US 'out of ammunition' to tackle economic 'rut': Phelps
The U.S. economy is in a "rut" and has been in stagnation since 1972, a Nobel Prize-winning economist told CNBC.
Edmund Phelps, who was awarded the Nobel Prize for Economics in 2006, said the U.S. government has run out of ideas about how to fix the economy.
"Governments have thrown all sorts of ammunition at it including concocting the housing boom. And we are kind of out of that ammunition and we have to dig deeper if we are going to get out of this rut," Phelps told CNBC in a TV interview.
Phelps is highly credited with advancing the Golden Rule savings rate, which aims to promote state growth, as well as creating the theory of the natural rate of unemployment, a figure still used today to inform central bank policy.
Many experts are predicting growth in the U.S. to hit levels of around 3 percent in 2014, but the Nobel Prize-winner said that was "a little on the optimistic side".
He also said there is weak business investment in the U.S. because of a lack of innovation.
"The reason business investment is weak is that investment has run into diminishing returns…In the good old days we had innovation always creating new investment opportunities. So we were always countering diminishing returns," Phelps said.
Phelps received his PhD. from Yale in 1959, where he mixed with future Nobel Prize-winners.
The Swedish Academy who selected Phelps for the prize said in 2006 that his work "deepened our understanding of the relation between short-run and long-run effects of economic policy".
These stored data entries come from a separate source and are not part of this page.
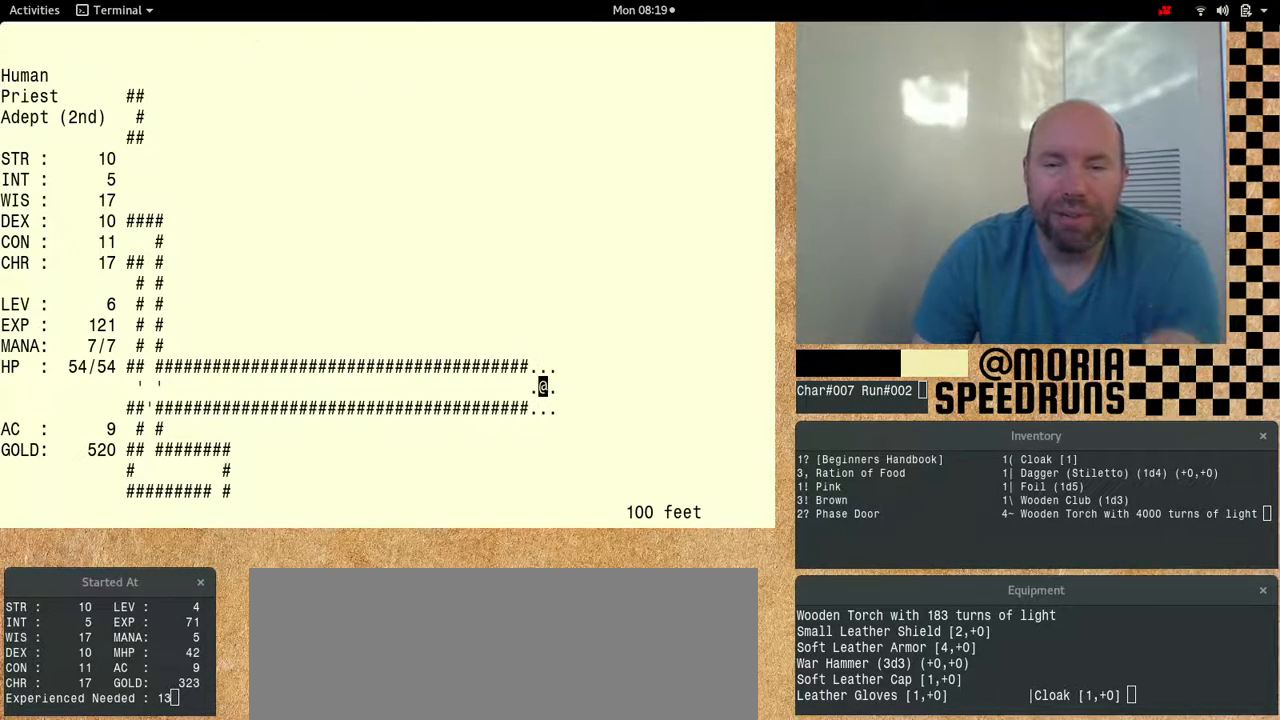
{"keys": ["num6"], "events": [[300, "num6", "up"], [400, "num6", "down"]]}
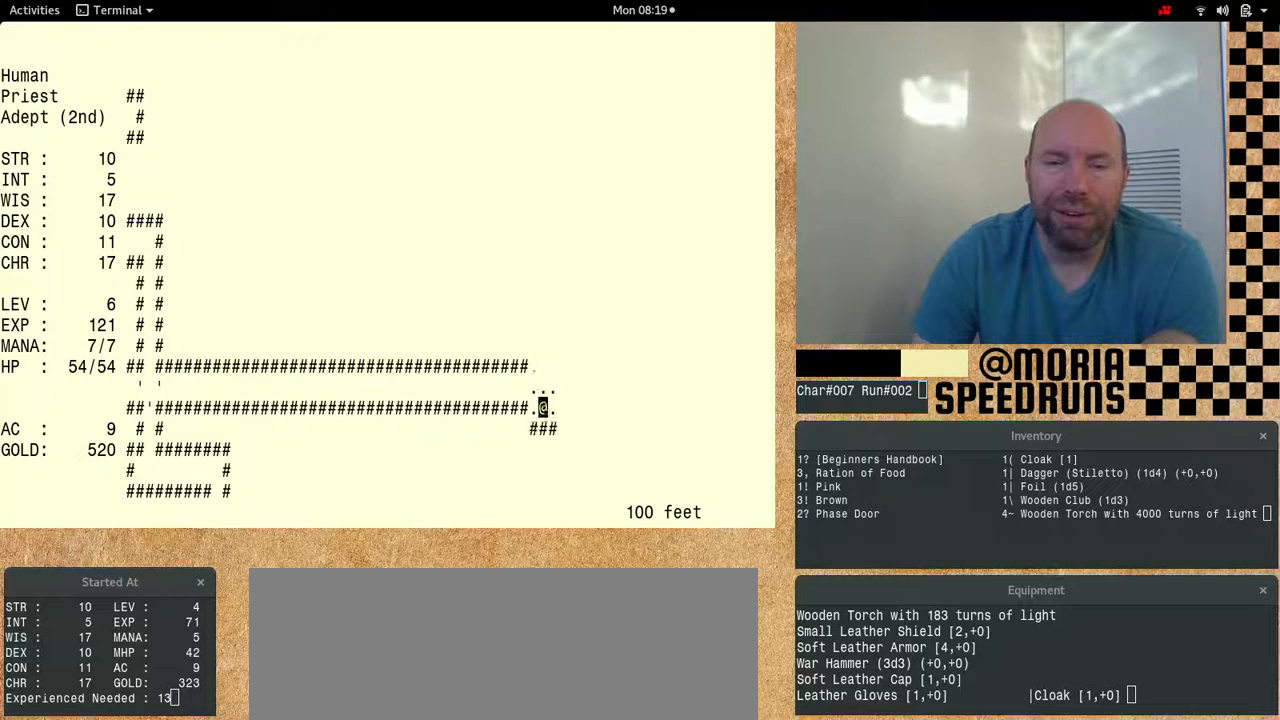
{"keys": ["num6"], "events": [[167, "num6", "up"], [233, "num6", "down"]]}
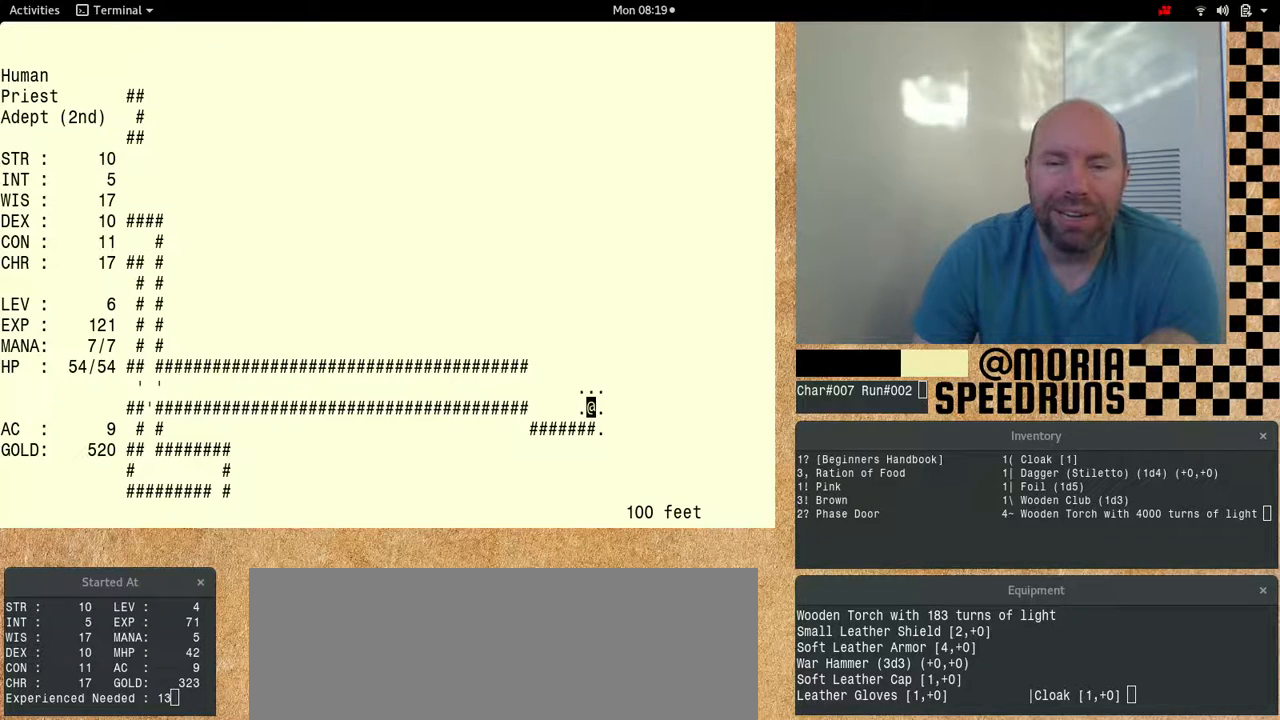
{"keys": ["num6"], "events": []}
The Illinois-born economist received 10 million kronor ($1.5 million at today's exchange rate) along with the award.
But Phelps said the economy could be fixed if the U.S. "gets back with the program".
"I think we've got to change attitudes. We have to get back with the program, with the idea that life can be fun and challenging and riveting and thrilling. But to do that we've got to open up the gates for innovation again and that means attacking vested interests," Phelps told CNBC.